• TO-DO ITEM: Lay out every line of the entries below as a Markdown table with the columns No. and Line, numbering the rows and omitting blank lines. Leave the picture lines out.

***** INFORMATION *****

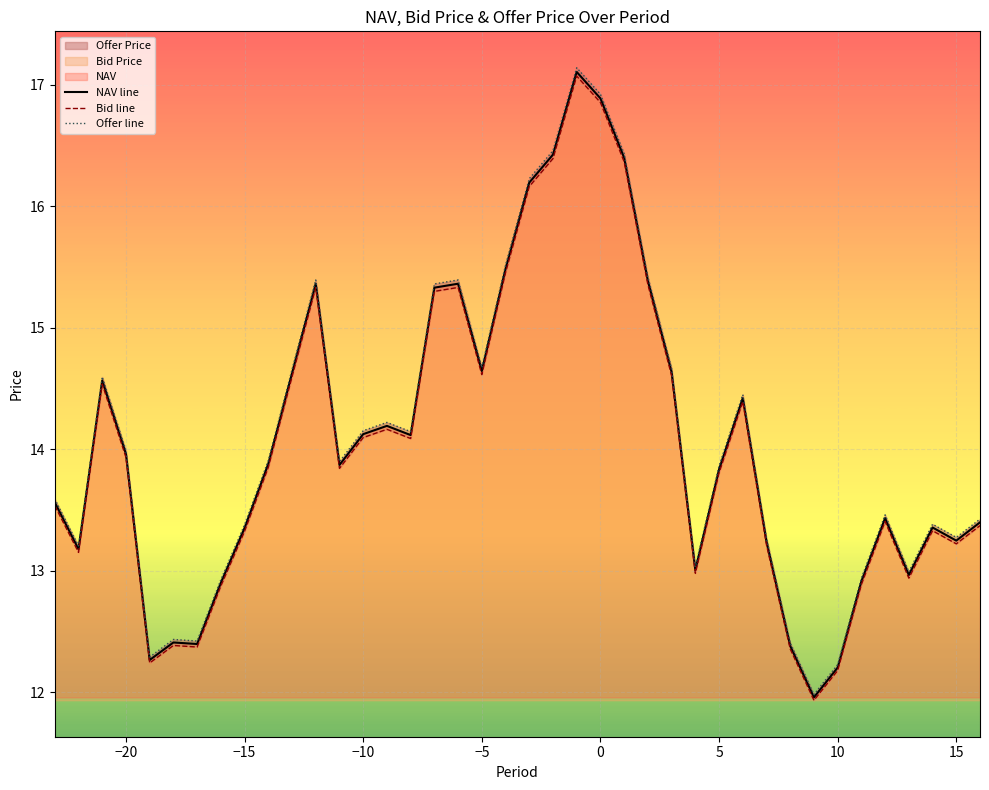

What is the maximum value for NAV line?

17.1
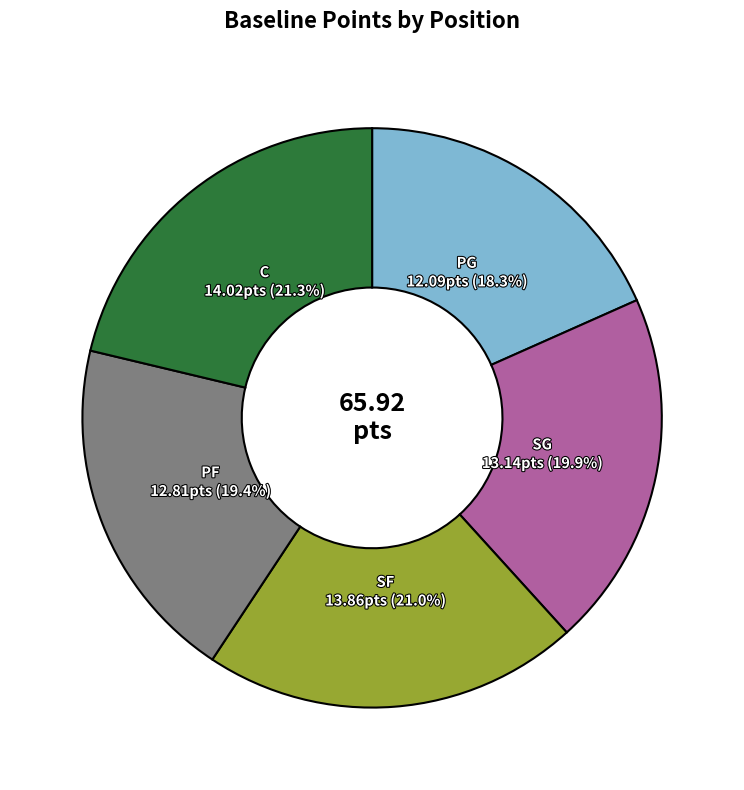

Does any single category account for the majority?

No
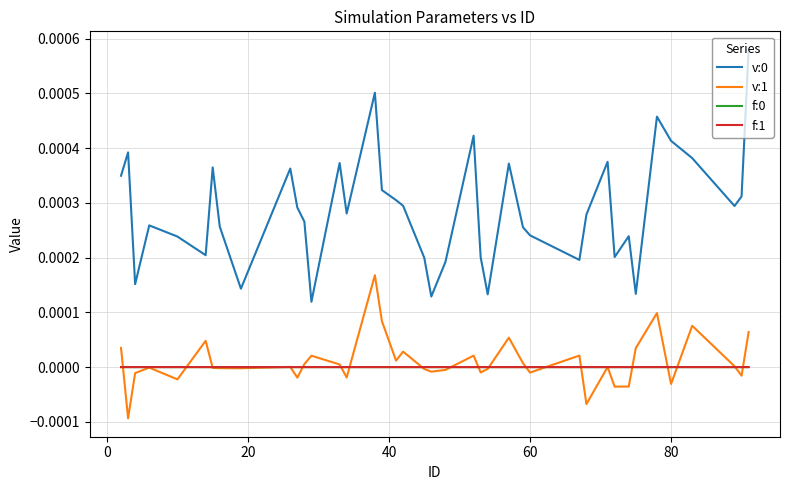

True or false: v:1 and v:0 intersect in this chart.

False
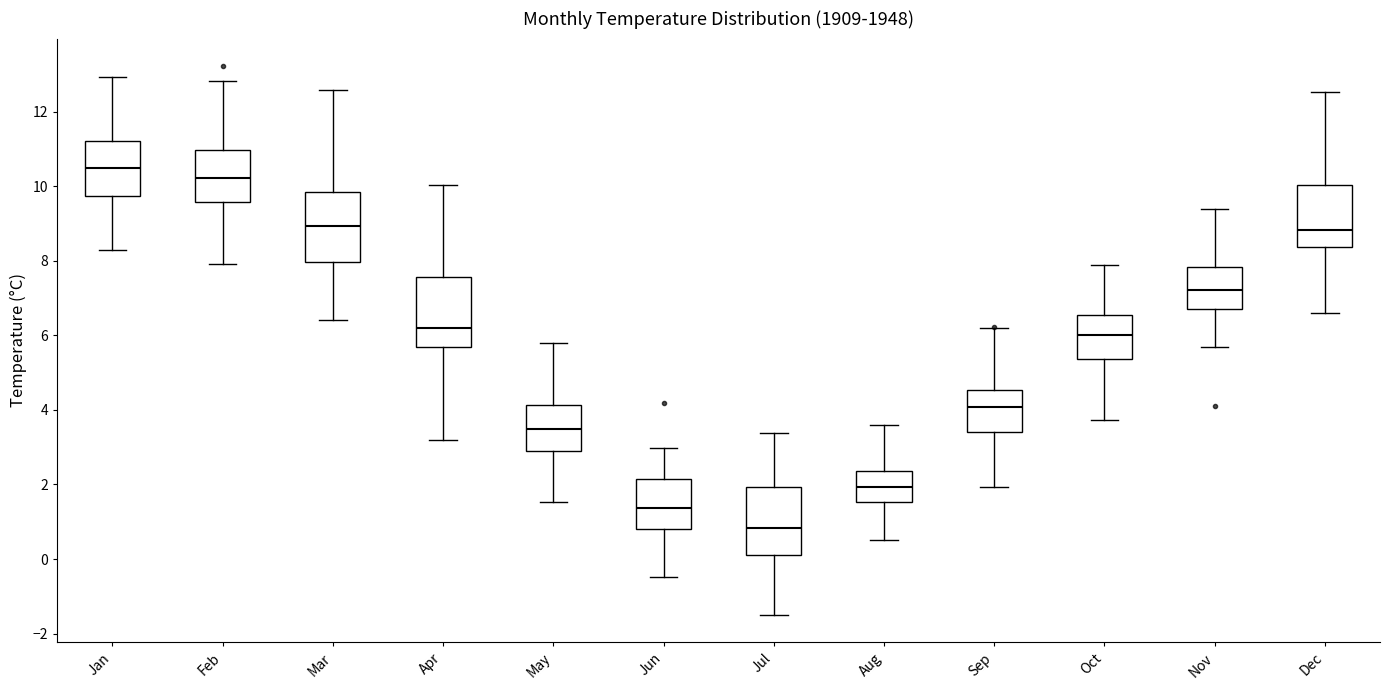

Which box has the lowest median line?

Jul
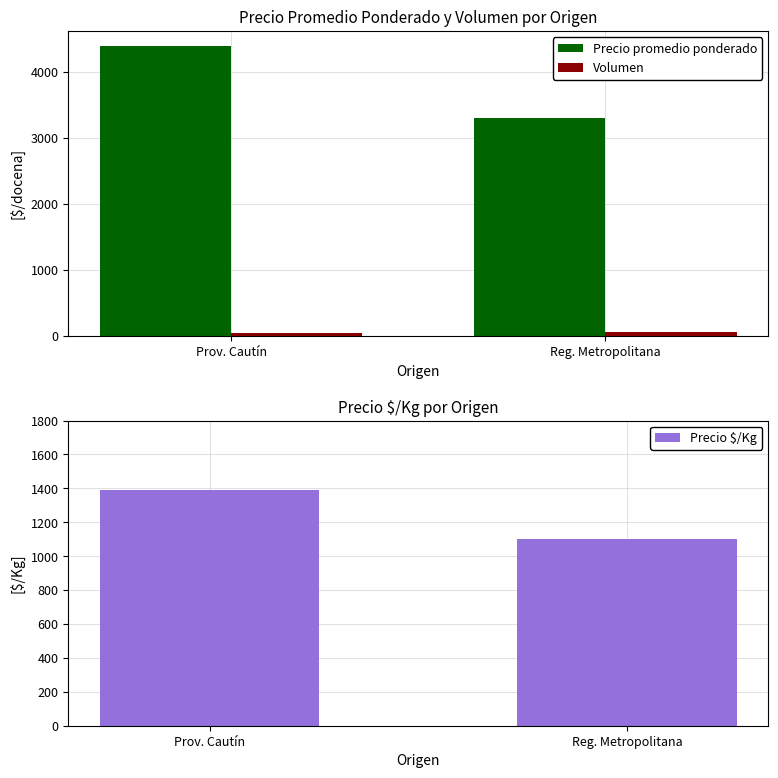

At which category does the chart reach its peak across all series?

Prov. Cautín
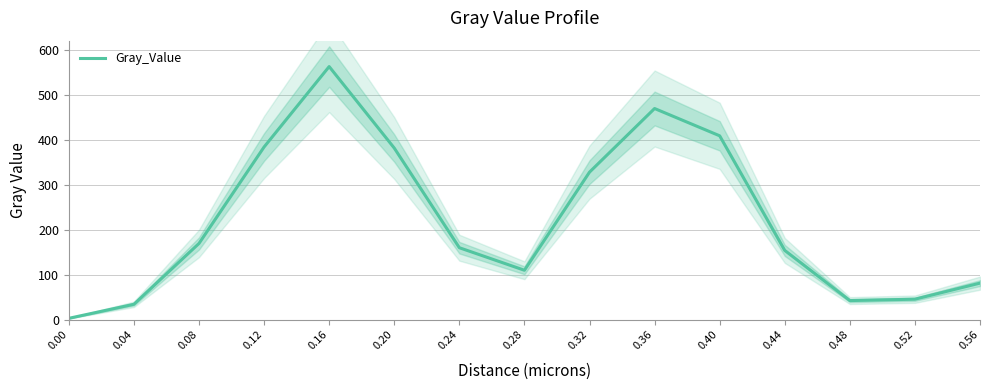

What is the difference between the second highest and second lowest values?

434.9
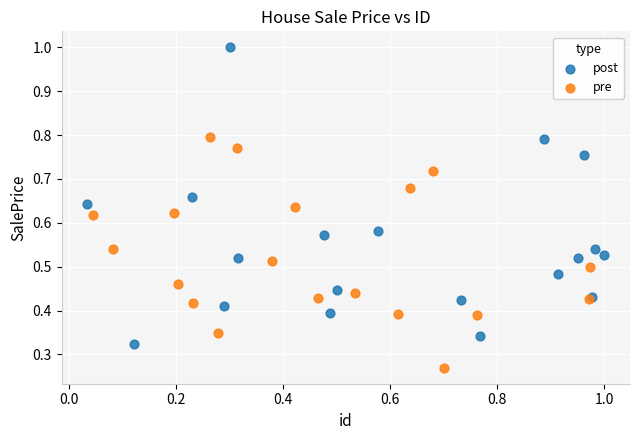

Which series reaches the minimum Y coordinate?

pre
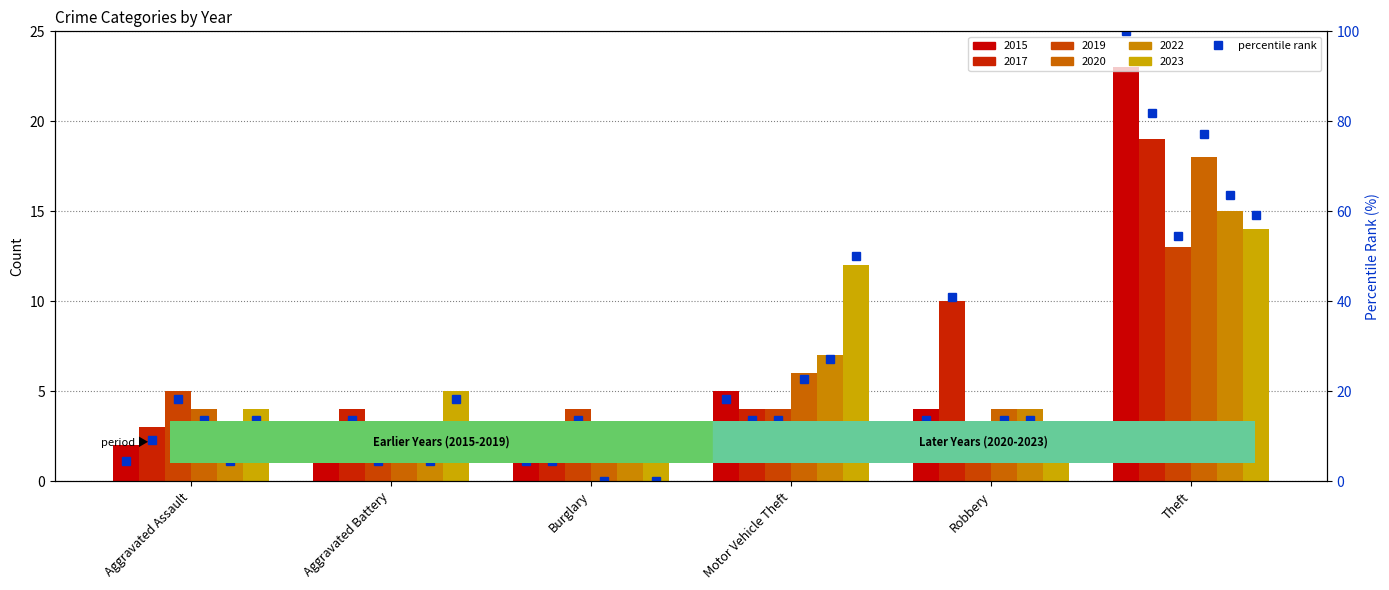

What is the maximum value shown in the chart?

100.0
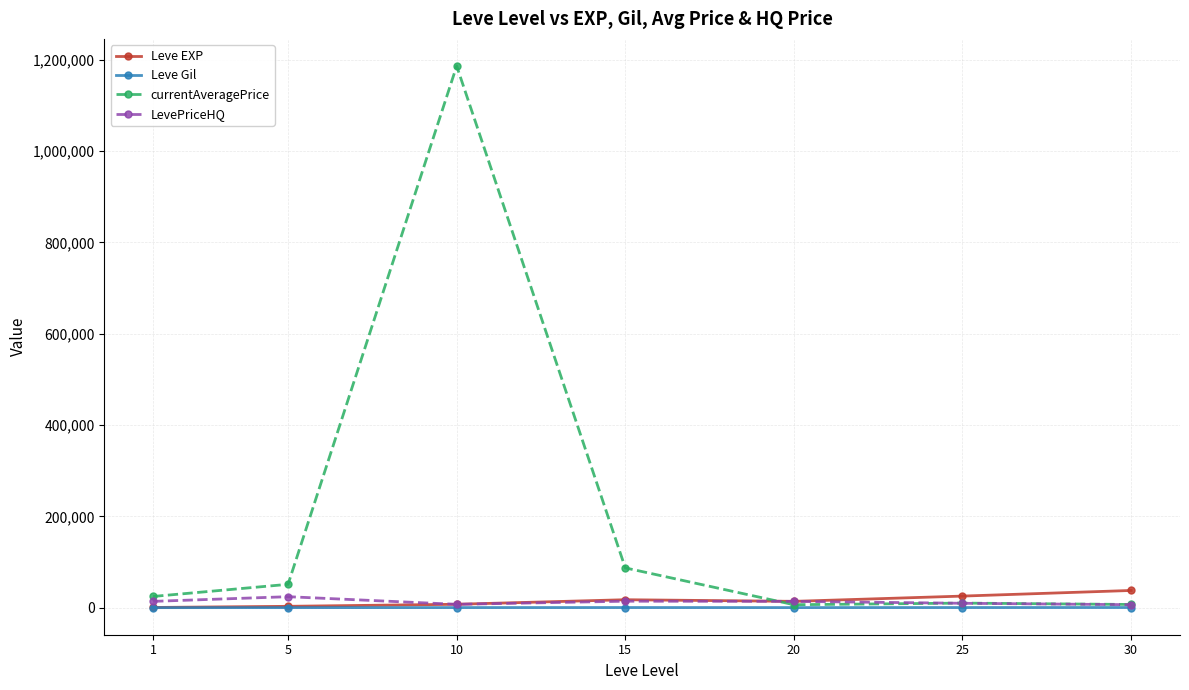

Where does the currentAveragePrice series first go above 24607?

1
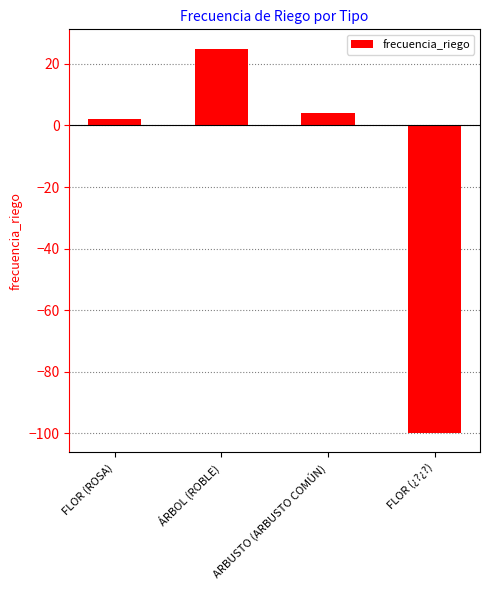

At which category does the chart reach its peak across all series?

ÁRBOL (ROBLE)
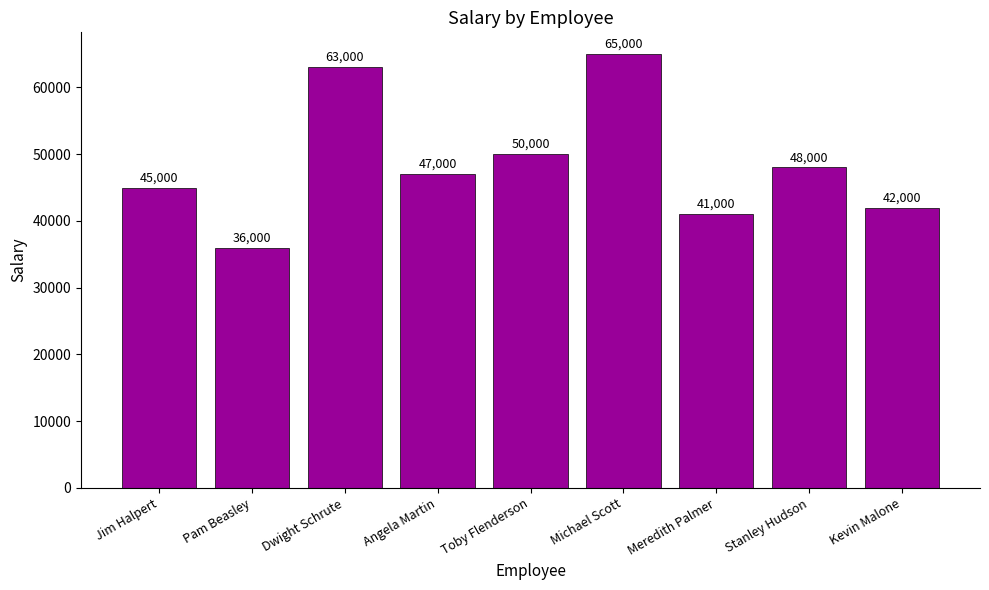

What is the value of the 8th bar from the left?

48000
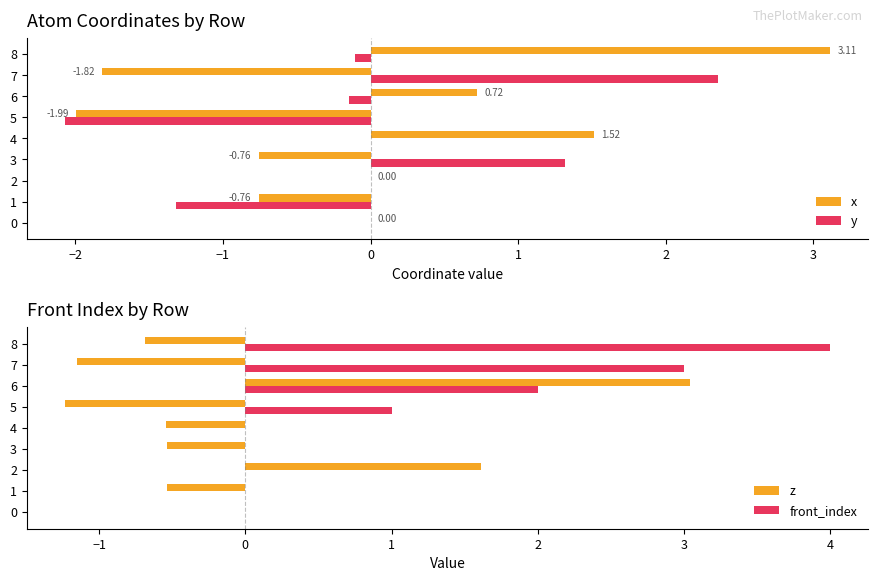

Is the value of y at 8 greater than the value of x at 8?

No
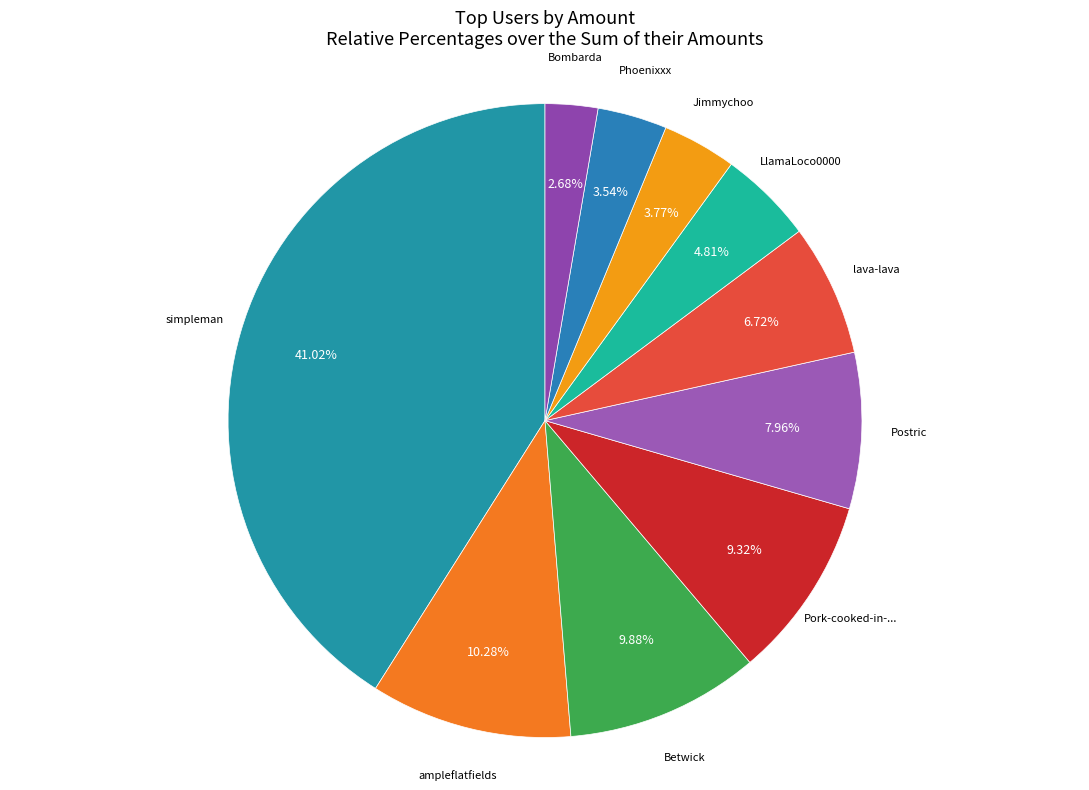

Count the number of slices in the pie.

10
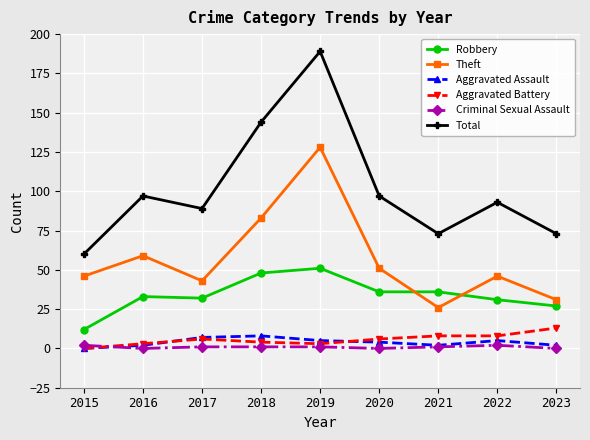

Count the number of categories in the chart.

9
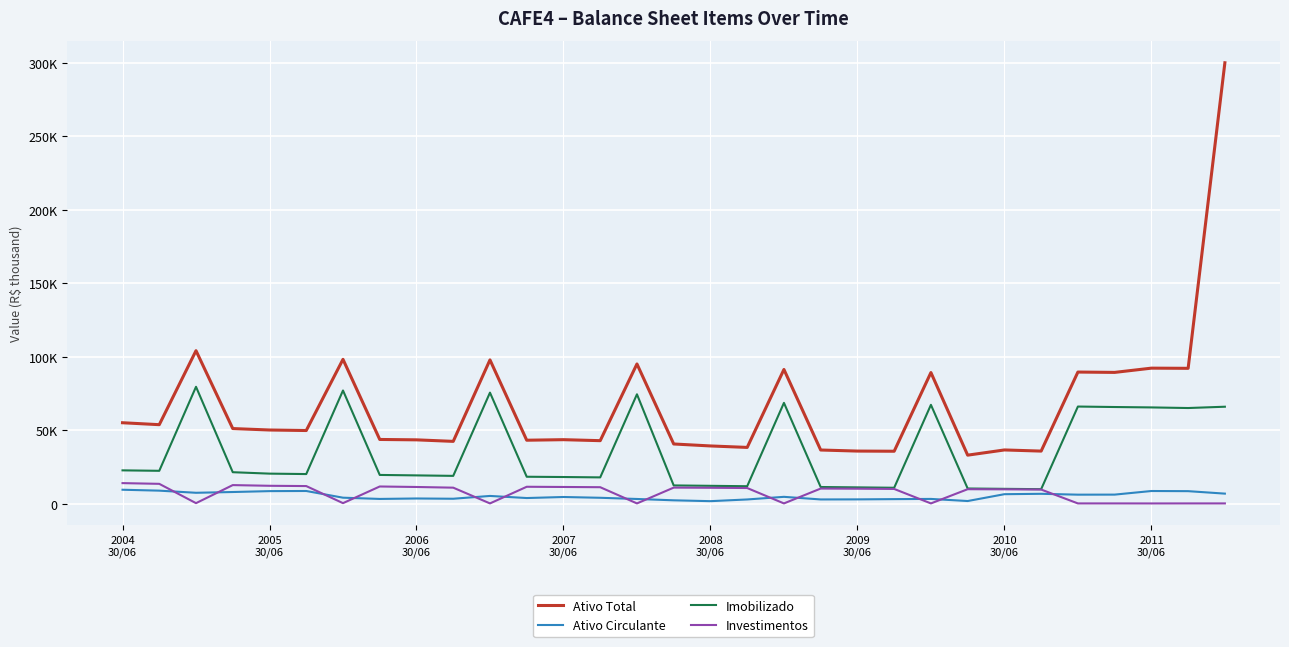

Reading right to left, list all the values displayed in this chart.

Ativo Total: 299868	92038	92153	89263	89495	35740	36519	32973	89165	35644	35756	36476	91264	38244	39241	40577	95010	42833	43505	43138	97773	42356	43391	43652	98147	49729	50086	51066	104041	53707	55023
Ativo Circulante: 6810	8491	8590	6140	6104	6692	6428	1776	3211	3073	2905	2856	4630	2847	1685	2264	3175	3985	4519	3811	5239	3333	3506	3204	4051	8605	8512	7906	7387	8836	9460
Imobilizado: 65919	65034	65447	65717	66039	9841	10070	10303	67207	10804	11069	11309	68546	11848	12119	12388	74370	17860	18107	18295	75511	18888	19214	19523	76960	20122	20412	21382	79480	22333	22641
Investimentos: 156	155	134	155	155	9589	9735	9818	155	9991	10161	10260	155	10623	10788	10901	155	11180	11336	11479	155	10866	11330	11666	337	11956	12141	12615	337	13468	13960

*****

• THE ANSWER:
| No. | Line |
|---|---|
| 1 | What is the maximum value for NAV line? |
| 2 | 17.1 |
| 3 | Does any single category account for the majority? |
| 4 | No |
| 5 | True or false: v:1 and v:0 intersect in this chart. |
| 6 | False |
| 7 | Which box has the lowest median line? |
| 8 | Jul |
| 9 | At which category does the chart reach its peak across all series? |
| 10 | Prov. Cautín |
| 11 | What is the difference between the second highest and second lowest values? |
| 12 | 434.9 |
| 13 | Which series reaches the minimum Y coordinate? |
| 14 | pre |
| 15 | What is the maximum value shown in the chart? |
| 16 | 100.0 |
| 17 | Where does the currentAveragePrice series first go above 24607? |
| 18 | 1 |
| 19 | At which category does the chart reach its peak across all series? |
| 20 | ÁRBOL (ROBLE) |
| 21 | What is the value of the 8th bar from the left? |
| 22 | 48000 |
| 23 | Is the value of y at 8 greater than the value of x at 8? |
| 24 | No |
| 25 | Count the number of slices in the pie. |
| 26 | 10 |
| 27 | Count the number of categories in the chart. |
| 28 | 9 |
| 29 | Reading right to left, list all the values displayed in this chart. |
| 30 | Ativo Total: 299868	92038	92153	89263	89495	35740	36519	32973	89165	35644	35756	36476	91264	38244	39241	40577	95010	42833	43505	43138	97773	42356	43391	43652	98147	49729	50086	51066	104041	53707	55023 |
| 31 | Ativo Circulante: 6810	8491	8590	6140	6104	6692	6428	1776	3211	3073	2905	2856	4630	2847	1685	2264	3175	3985	4519	3811	5239	3333	3506	3204	4051	8605	8512	7906	7387	8836	9460 |
| 32 | Imobilizado: 65919	65034	65447	65717	66039	9841	10070	10303	67207	10804	11069	11309	68546	11848	12119	12388	74370	17860	18107	18295	75511	18888	19214	19523	76960	20122	20412	21382	79480	22333	22641 |
| 33 | Investimentos: 156	155	134	155	155	9589	9735	9818	155	9991	10161	10260	155	10623	10788	10901	155	11180	11336	11479	155	10866	11330	11666	337	11956	12141	12615	337	13468	13960 |